Disaat libur semester pasangan LDR lainnya bisa puas bersama pasangannya berhari-hari atau bahkan berminggu-minggu, kami hanya bisa menggenggam tangan satu sama lain dalam hitungan jam. Rumahku di Lamongan dan rumahnya di Ponorogo memang kita satu Provinsi hanya saja jarak antar kedua Kabupaten ini 200 km. 2 tahun menjalani LDR namun hanya 2 kali kami bertemu. Pertemuan pertama di tanggal 22 Mei 2014 selepas pengumuman UNAS dia tiba-tiba datang seperti pangeran yang menjemput sang putri. Berdiri tepat didepan pintu rumah, sungguh itu pertama kali jantung ini kembali berdebar setelah 2 tahun tak bergetar sehebat itu. 13 Agustus 2014 adalah pertemuan kedua kami, kini giliranku menyapanya. Sungguh penuh perjuangan yang berujung pada pembayaran tukang ojek Rp 300.000 setelah tidak ada bis yang beroprasi karena telah larut malam dan hujan deras sedang mengguyur. Ya inilah perjuangan.
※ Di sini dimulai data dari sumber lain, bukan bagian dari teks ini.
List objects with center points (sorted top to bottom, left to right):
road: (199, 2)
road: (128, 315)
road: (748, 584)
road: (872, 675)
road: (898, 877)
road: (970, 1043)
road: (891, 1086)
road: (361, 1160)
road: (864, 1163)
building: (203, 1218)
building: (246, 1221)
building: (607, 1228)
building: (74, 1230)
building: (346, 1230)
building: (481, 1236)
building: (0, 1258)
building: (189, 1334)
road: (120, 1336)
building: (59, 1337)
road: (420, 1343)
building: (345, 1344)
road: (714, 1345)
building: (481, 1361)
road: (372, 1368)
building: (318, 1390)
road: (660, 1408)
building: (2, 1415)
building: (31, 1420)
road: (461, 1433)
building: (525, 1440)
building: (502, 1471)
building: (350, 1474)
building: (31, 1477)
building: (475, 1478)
“Baru aku mengerti artinya bidadari, sejak dihari ini, jumpa kamu disini,
pasti inilah surga, ku di dalam nirwana, meskipun sementara.. saat kita berjumpa”
Reff lagu kurayu bidadari-Al Ghazali sarat akan pertemuan singkat yang mengena hingga membuat pelupuk basah oleh desir kenangan bergelayut memenuhi ruang memori. Pertemuan yang sangat berharga bagi kami saling menatap dan menunjukan getar kangen yang mengusik setiap malam. Pertemuan yang sering dihabiskan untuk berkicau saling menyalahkan dikaum non LDR. Tapi pertemuan dengan rasa berbeda antara sorai gedebuk cheerleaders dalam dada, dan lambaian tangan penuh kata tinggallah sebentar, jangan pergi, jaga hatimu untukku, cepatlah temui aku lagu dengan derai air mata sebagai pelengkapnya, iya itulah arti pertemuan dalam kamus besar LDR.
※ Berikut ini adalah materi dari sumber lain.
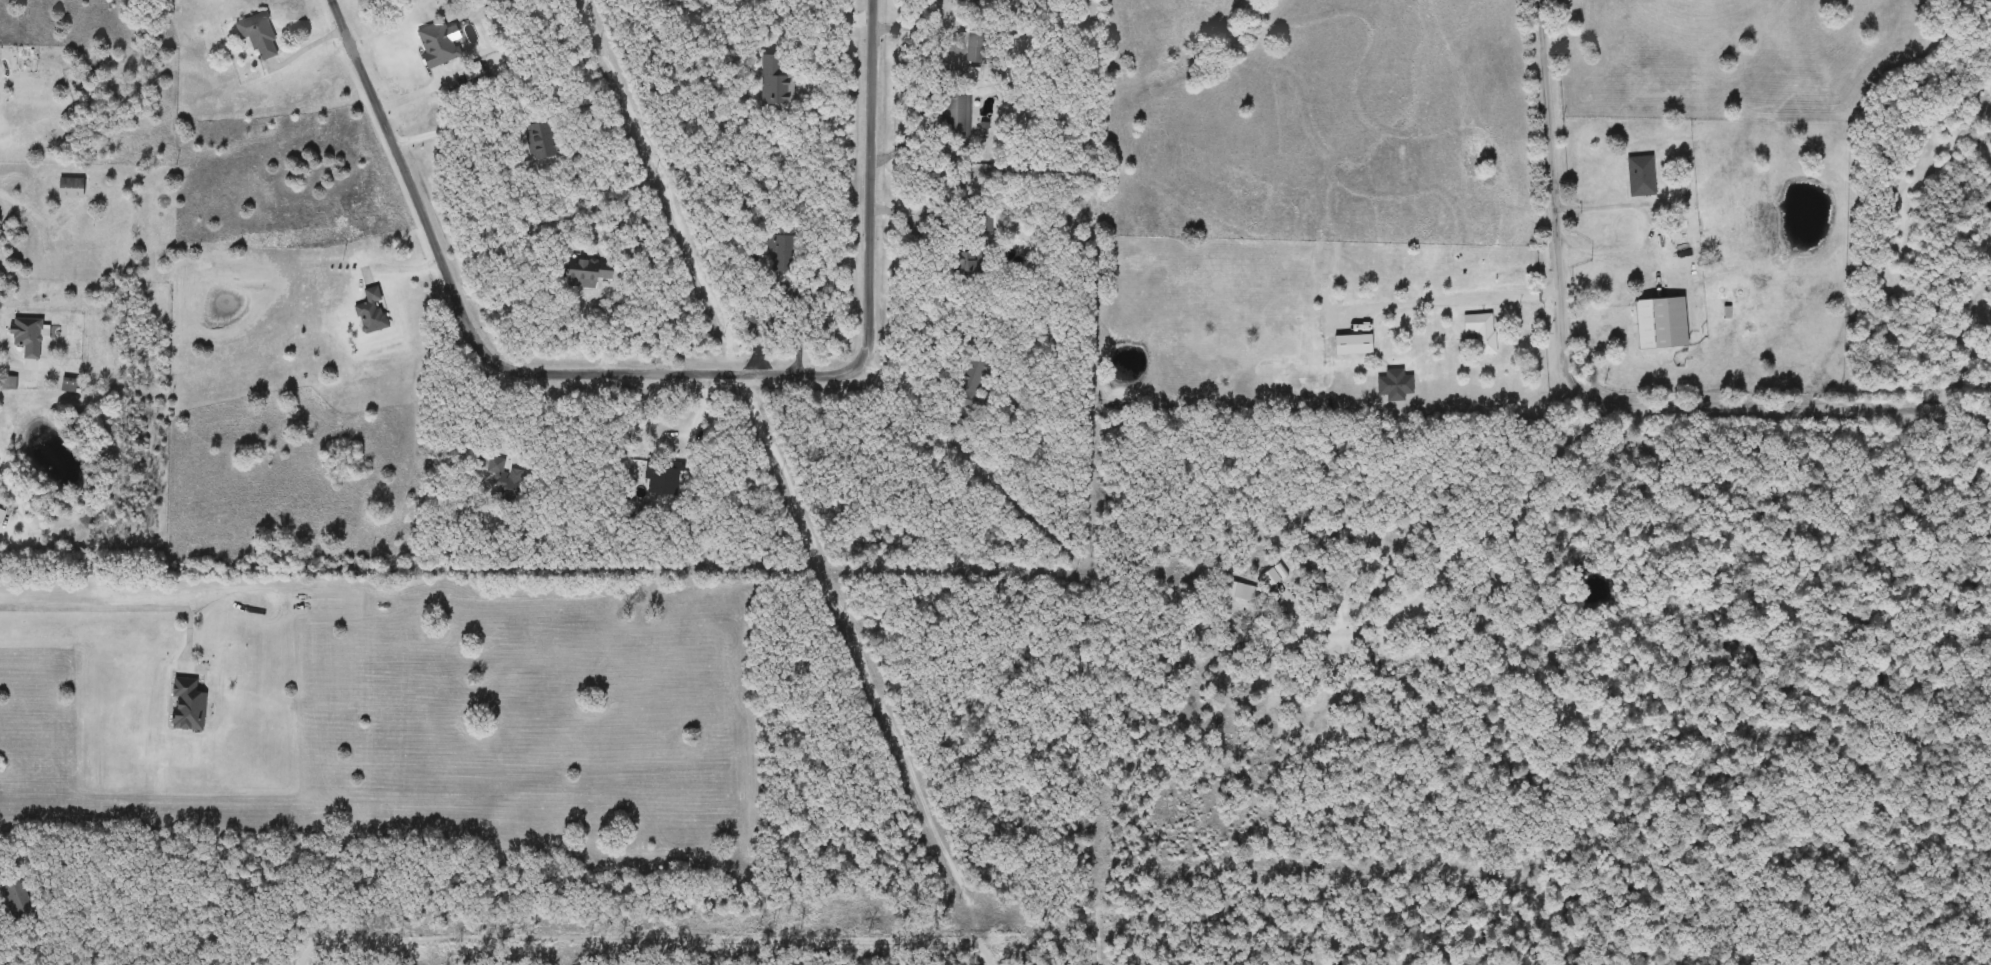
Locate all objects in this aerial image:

                Hapeku berdering yang spontan membuatku membaca nama dari sang penelepon.“Aku harus kembali ke Lampung untuk mengambil ijazahku dek sekalian nyari kerja disana. Ini permintaan Ibuku”. Katanya lesu diujung sana.
                “Kapan?lalu kapan kamu balik ke Ponorogo? Kita ga bisa ketemu lagi ya? Lalu pertemuan yang telah kita rencanakan bagaimana?”. Kataku dengan sebulir air mata panas menetes
                “Iya kemungkinan kita tidak bisa ketemu, kamu disana masih sibuk dengan kuliahmu sedangkan Ibuku disini memintaku untuk secepatnya mengambil ijazah. Jangan pikirkan aku, kamu fokus sama kuliahmu saja, kita ketemu saat sukses nanti. Jangan mengharapanku cepat pulang karna disini aku berjuang mencari kerja untuk masa depan kita. Tapi pasti aku janji saat kamu wisuda aku akan hadir diantara keluargamu. Kamu masih kuat LDR kan?”. Tanyanya
“Iya mas, kita ketemu saat sukses, semangat cari kerjanya, sampai ketemu lagi ya”. Aku hanya bisa menahan suara tangisku agar tidak ia dengar, aku ingin terlihat  kuat dimatanya.

Berpacu dengan tangis untuk mengikhlaskannya pergi. Memang ini bukan akhir perjuangan kami, sejatinya inilah perjuangan pejuang LDR yang sesungguhnya. Untukmu aku akan berusaha mempercepat wisudaku sayang, tunggu aku 3 - 4 tahun lagi.